====== Textausschnitt

Urteil des EuGH vom 21.09.2000
EuGH: grundsatz der gleichbehandlung, verordnung, freizügigkeit der arbeitnehmer, auszahlung, soziale sicherheit, mitgliedstaat, staatsangehörigkeit, diskriminierung, kommission, mindestbetrag
WICHTIGER RECHTLICHER HINWEIS:
und Urheberrechtsschutz.
URTEIL DES GERICHTSHOFES (Vierte Kammer)
21. September 2000
„Soziale Sicherheit der Wanderarbeitnehmer - Gleichbehandlung -
Nationale Rechtsvorschriften, wonach für die Überweisung einer Rentennachzahlung ins Ausland ein höherer
Mindestbetrag gilt
als für die Überweisung im Inland“
In der Rechtssache C-124/99
betreffend ein dem Gerichtshof nach Artikel 177 EG-Vertrag (jetzt Artikel 234 EG) vom Sozialgericht Münster
(Deutschland) in dem bei diesem anhängigen Rechtsstreit
Carl Borawitz
gegen
Landesversicherungsanstalt Westfalen,
beigeladen:
Bundesrepublik Deutschland,
vorgelegtes Ersuchen um Vorabentscheidung über die Auslegung des Gemeinschaftsrechts auf dem Gebiet
der sozialen Sicherheit, insbesondere des Grundsatzes der Gleichbehandlung,
erlässt
DER GERICHTSHOF (Vierte Kammer)

============

Arbeitsauftrag 1 → Welches Gericht hat laut dem Textausschnitt zum EuGH-Urteil das Ersuchen um Vorabentscheidung in der Rechtssache C-124/99 vorgelegt?
Arbeitsauftrag 2 → Schreiben Sie das Urteil des EuGH vom 21. September 2000 im Anschluss an die Worte „DER GERICHTSHOF (Vierte Kammer)“ weiter.
Die Zeilen stammen aus einer anderen Quelle als der Textausschnitt.

====== Bereitgestellte Zeilen

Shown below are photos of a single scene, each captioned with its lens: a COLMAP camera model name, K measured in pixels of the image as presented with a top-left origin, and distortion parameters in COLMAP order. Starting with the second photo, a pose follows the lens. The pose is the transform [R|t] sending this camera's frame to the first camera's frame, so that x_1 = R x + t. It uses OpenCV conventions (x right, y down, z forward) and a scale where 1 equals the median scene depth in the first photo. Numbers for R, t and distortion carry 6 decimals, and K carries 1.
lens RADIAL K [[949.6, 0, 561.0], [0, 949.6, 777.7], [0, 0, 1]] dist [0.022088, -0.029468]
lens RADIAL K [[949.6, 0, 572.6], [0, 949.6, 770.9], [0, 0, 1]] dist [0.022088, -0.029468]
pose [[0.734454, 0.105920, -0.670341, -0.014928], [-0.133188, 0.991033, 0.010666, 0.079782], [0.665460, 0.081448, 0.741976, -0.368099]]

============
====== Bereitgestellte Zeilen

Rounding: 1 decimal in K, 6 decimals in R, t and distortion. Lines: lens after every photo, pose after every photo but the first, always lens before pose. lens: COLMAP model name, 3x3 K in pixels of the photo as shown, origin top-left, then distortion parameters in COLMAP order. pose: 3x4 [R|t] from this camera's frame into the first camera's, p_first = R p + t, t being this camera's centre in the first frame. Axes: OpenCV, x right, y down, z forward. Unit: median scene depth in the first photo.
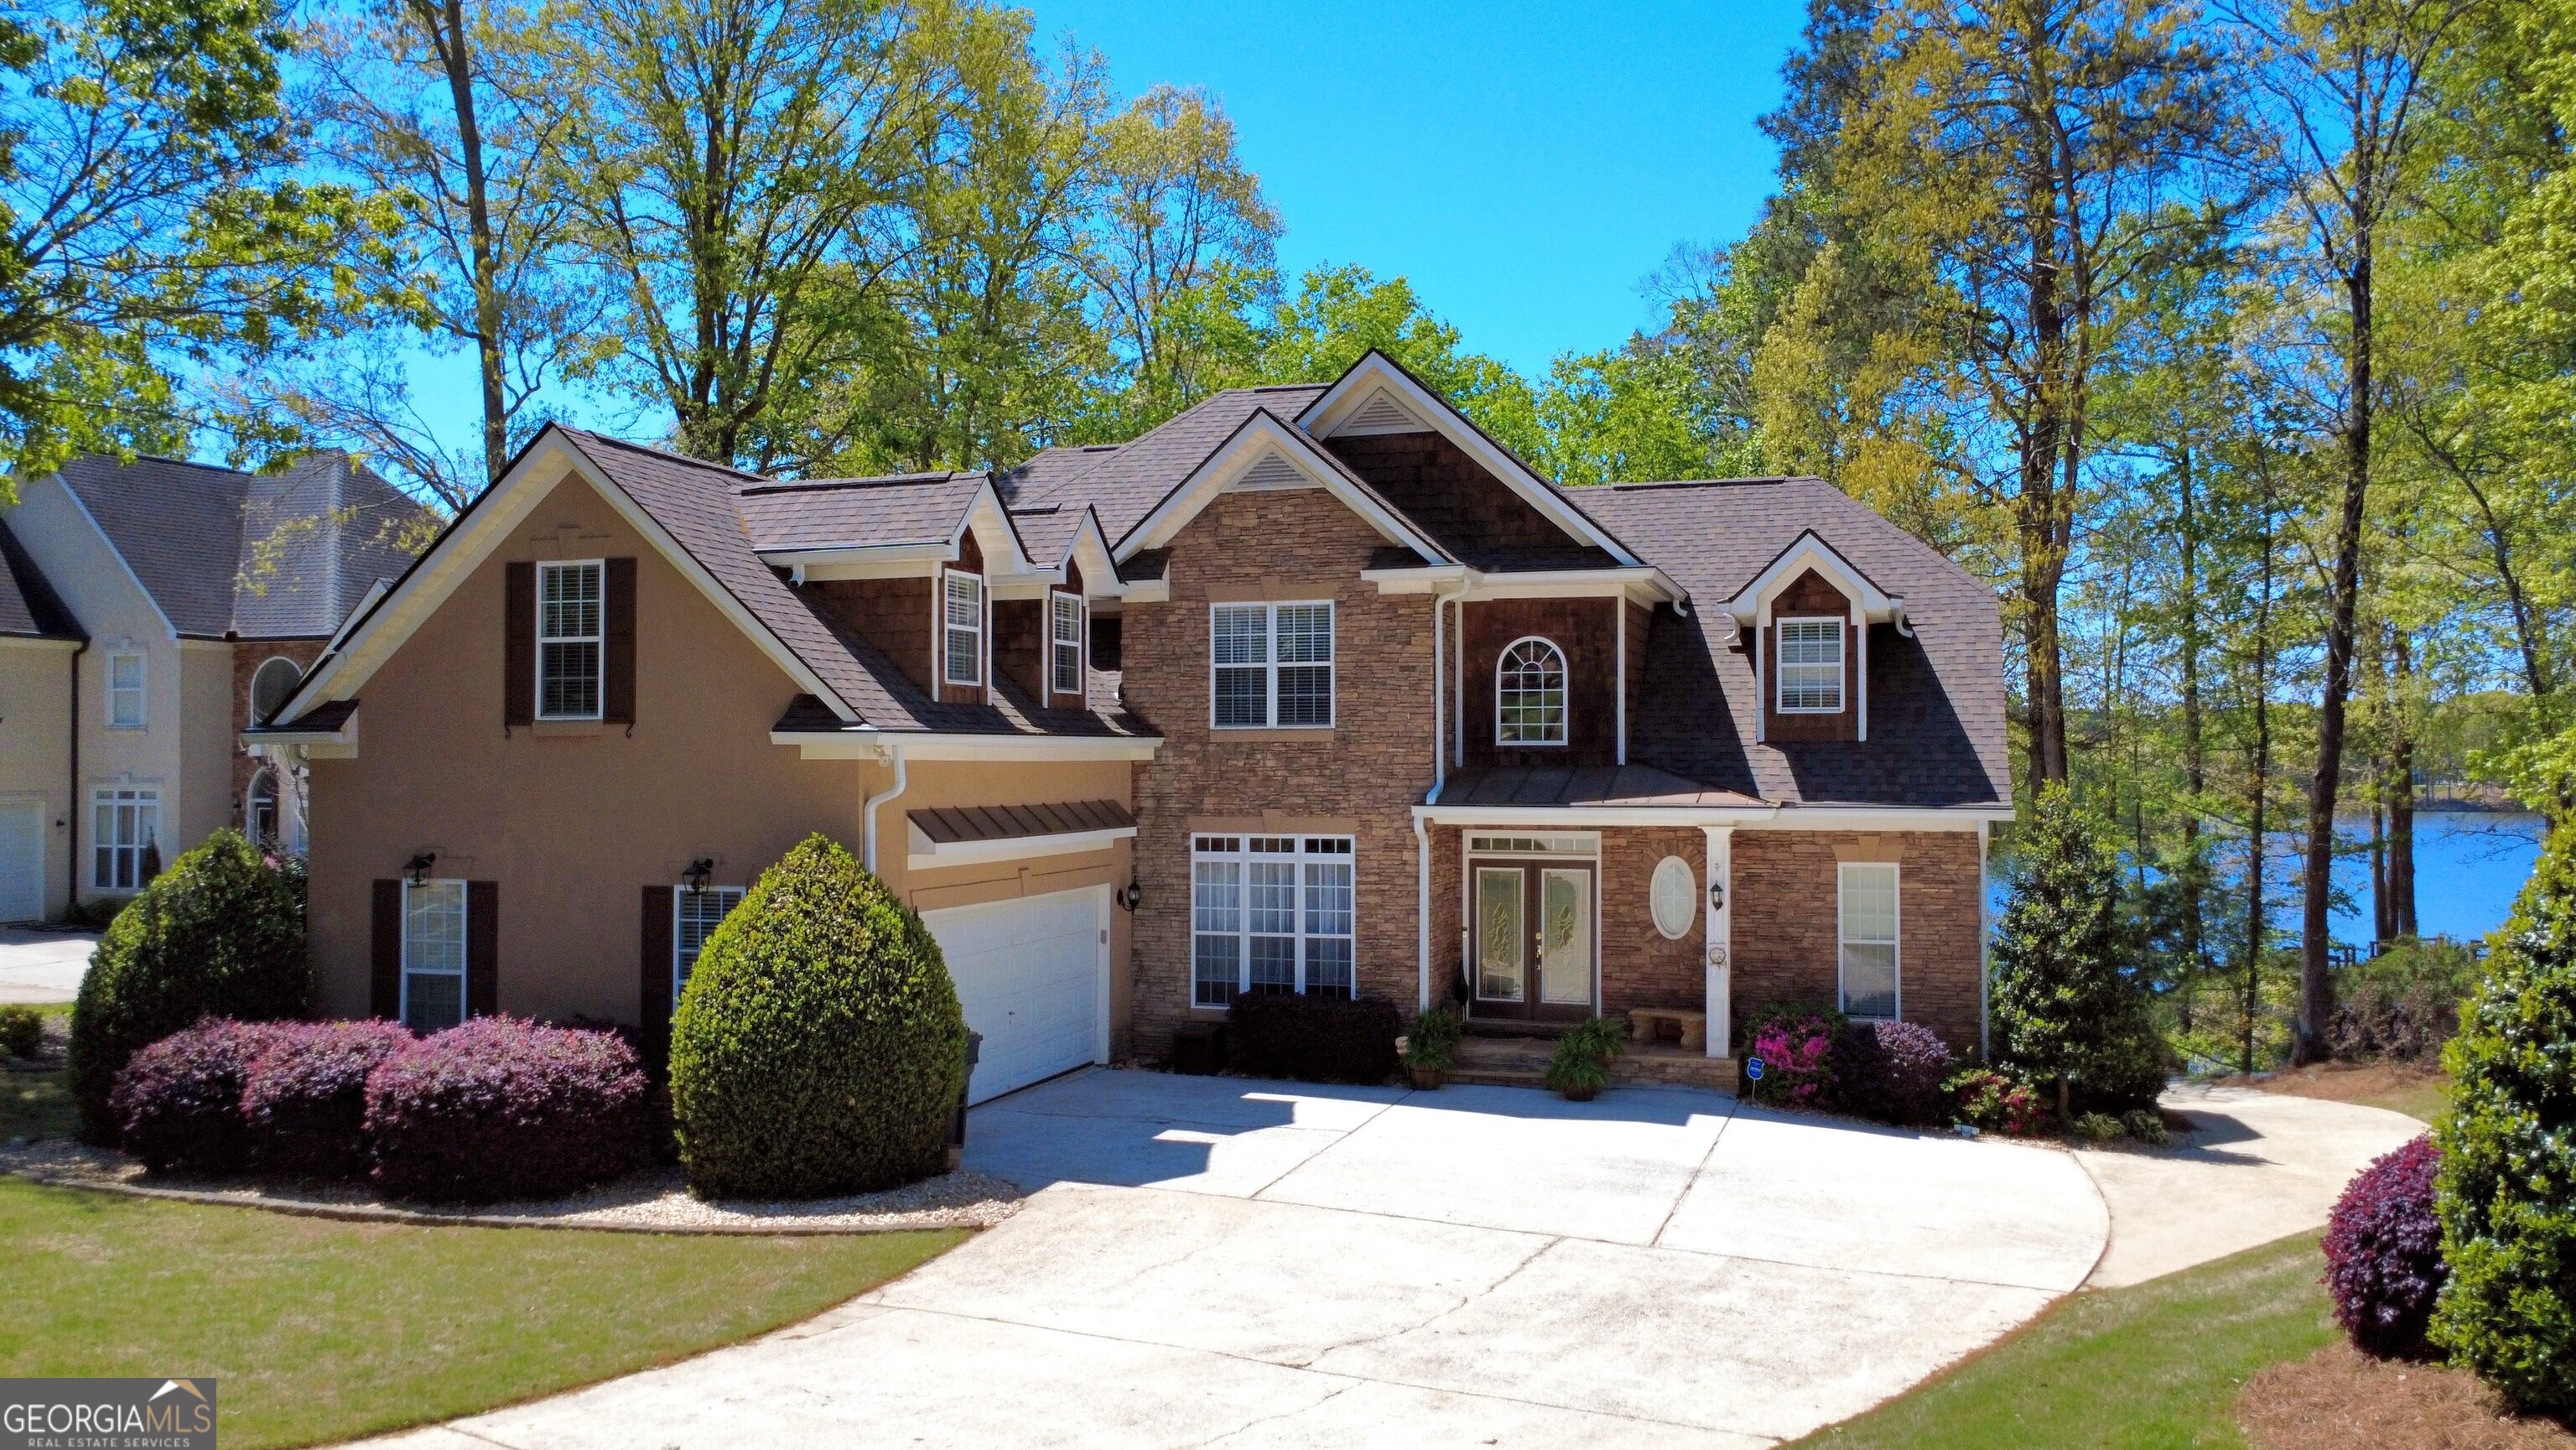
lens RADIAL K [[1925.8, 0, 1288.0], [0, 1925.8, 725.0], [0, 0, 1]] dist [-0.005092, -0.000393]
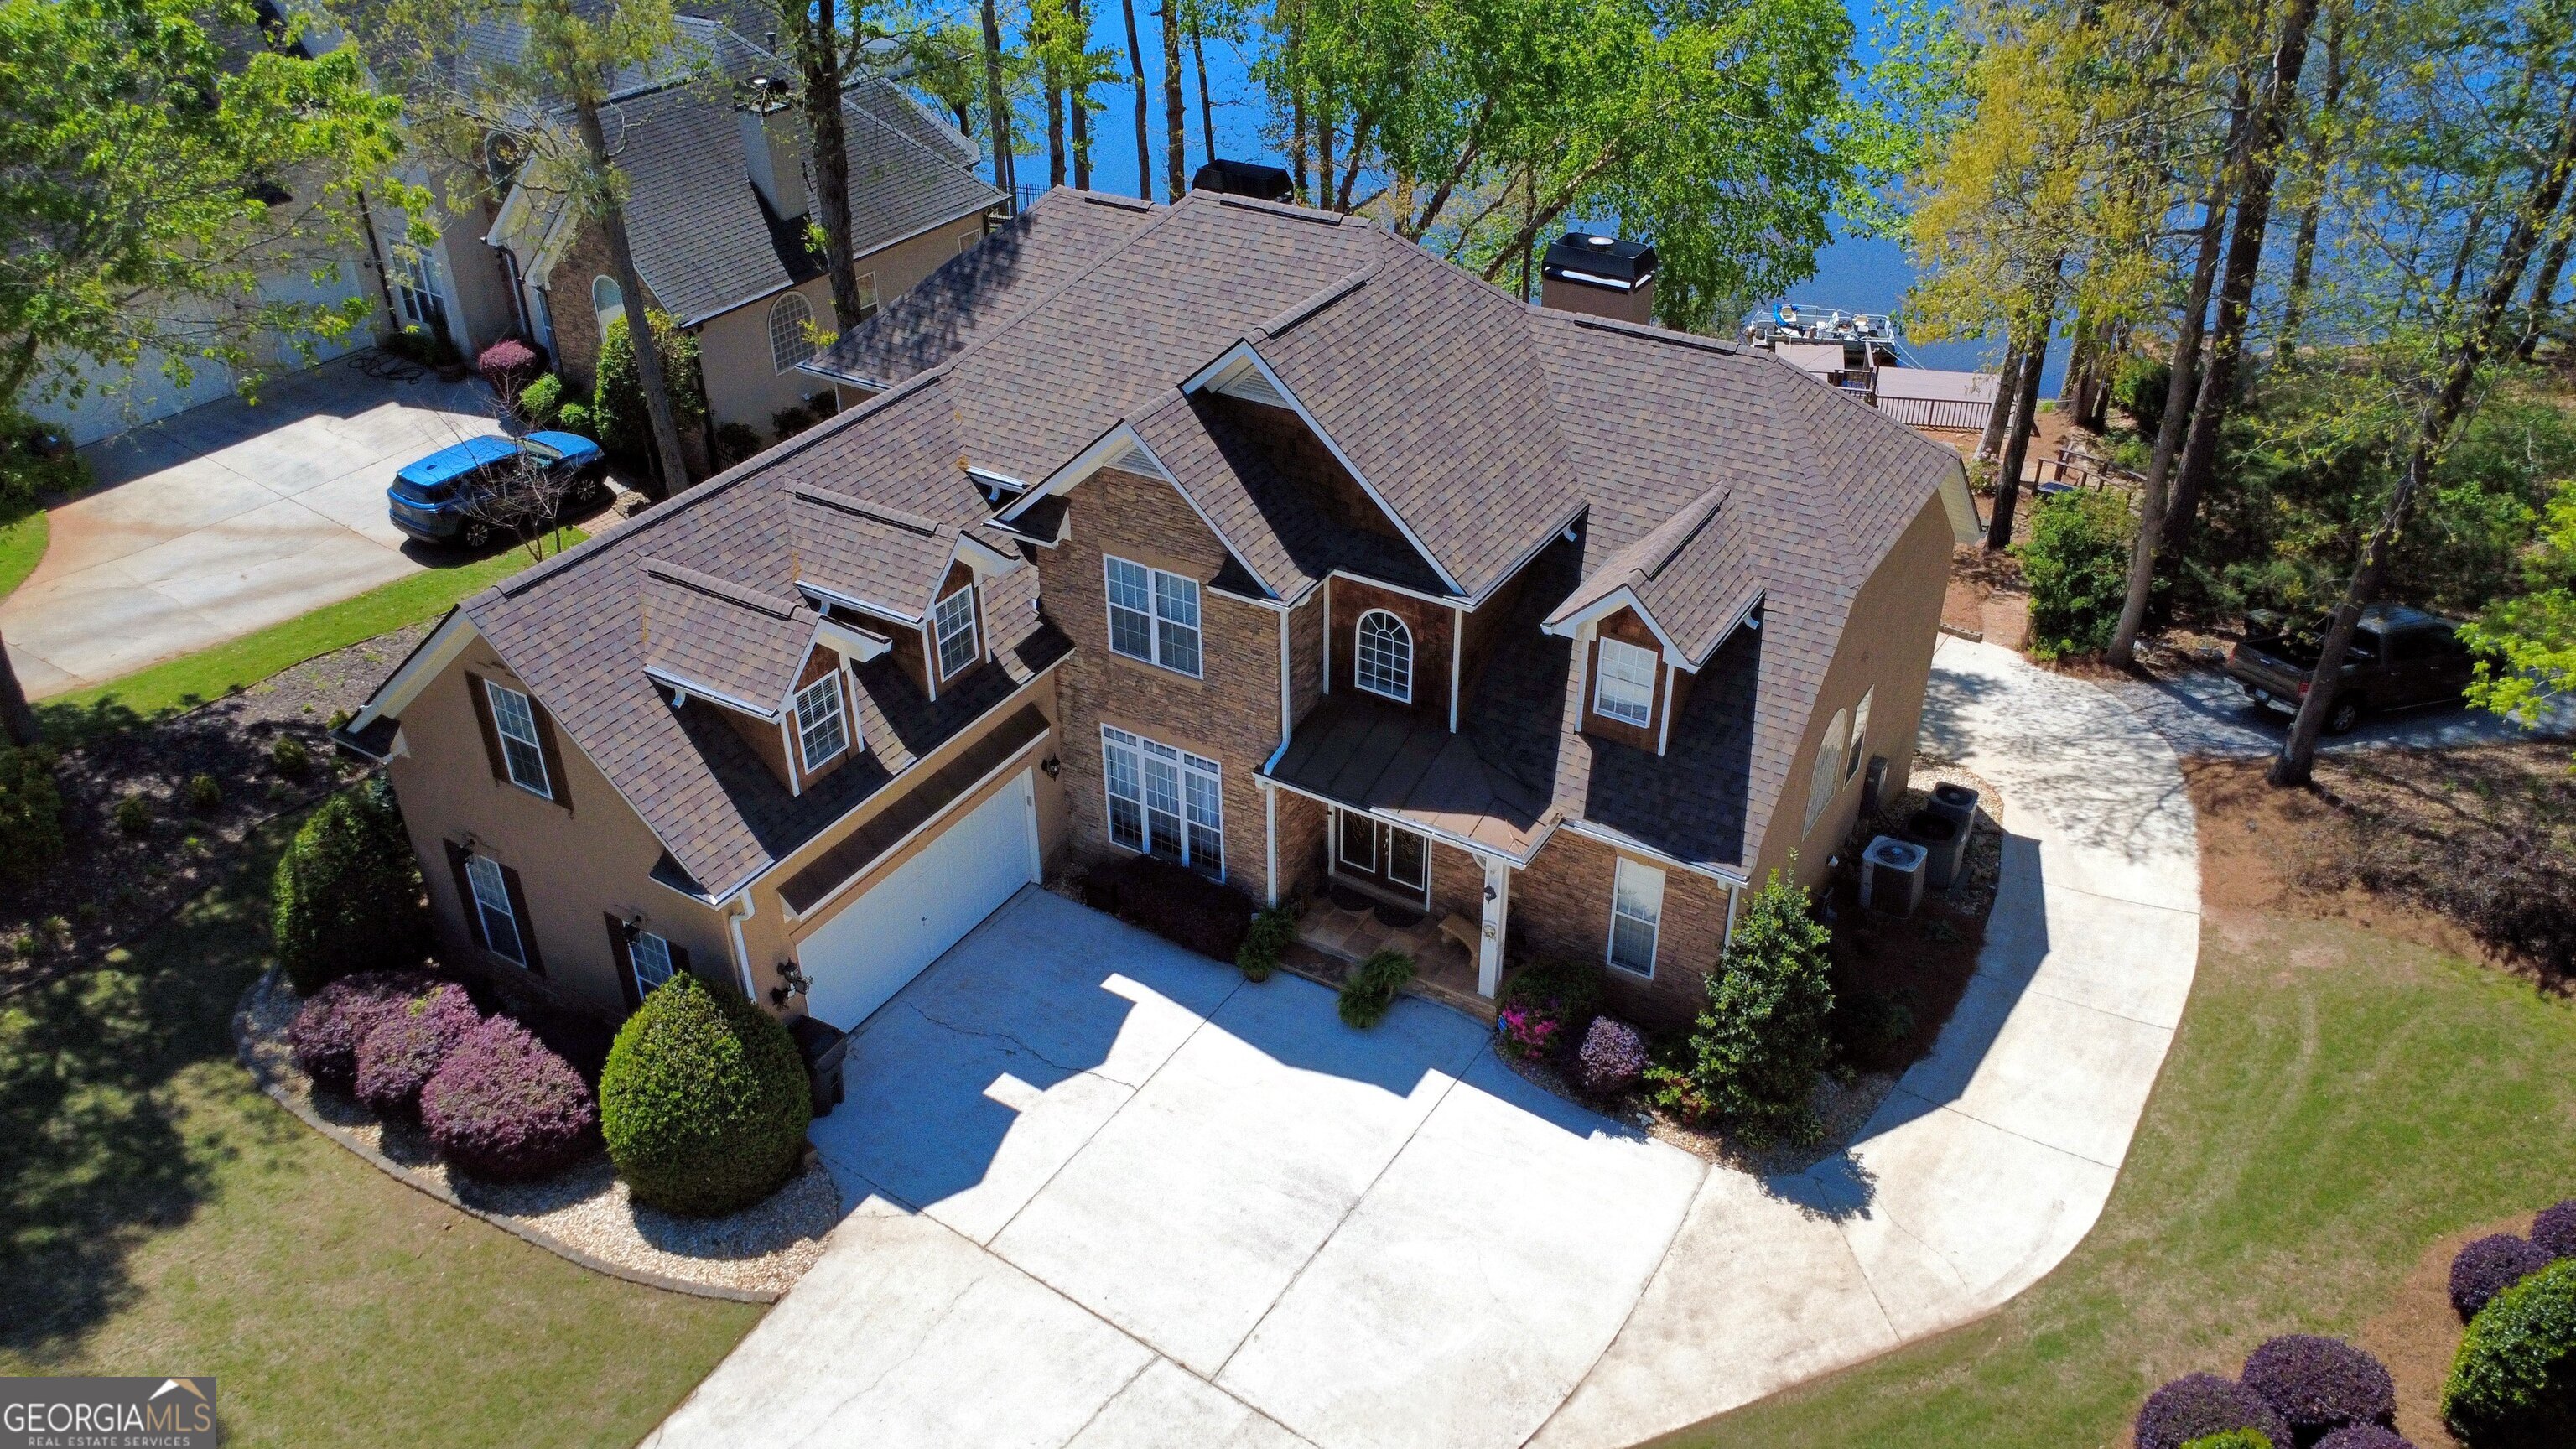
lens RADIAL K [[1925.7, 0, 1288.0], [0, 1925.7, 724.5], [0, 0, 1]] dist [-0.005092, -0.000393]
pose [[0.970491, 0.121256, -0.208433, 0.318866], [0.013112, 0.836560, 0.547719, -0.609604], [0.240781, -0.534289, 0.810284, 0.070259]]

============

Antwortfeld 1 → Das Sozialgericht Münster in Deutschland.

Antwortfeld 2 →
unter Mitwirkung des Kammerpräsidenten D. A. O. Edward (Berichterstatter) sowie der Richter P. J. G.
Kapteyn und A. La Pergola,
Generalanwalt: P. Léger
Kanzler: R. Grass
unter Berücksichtigung der schriftlichen Erklärungen
- der Kommission der Europäischen Gemeinschaften, vertreten durch Rechtsberater P. Hillenkamp und N.
Yerrell, zum Juristischen Dienst abgeordnete nationale Beamtin, als Bevollmächtigte,
aufgrund des Berichts des Berichterstatters,
nach Anhörung der Schlussanträge des Generalanwalts in der Sitzung vom 17. Februar 2000,
folgendes
Urteil
1.
Das Sozialgericht Münster hat mit Beschluss vom 12. März 1999, beim Gerichtshof eingegangen am
14. April 1999, gemäß Artikel 177 EG-Vertrag (jetzt Artikel 234 EG) eine Frage nach der Auslegung des
Gemeinschaftsrechts auf dem Gebiet der sozialen Sicherheit, insbesondere des Grundsatzes der
Gleichbehandlung, zur Vorabentscheidung vorgelegt.
2.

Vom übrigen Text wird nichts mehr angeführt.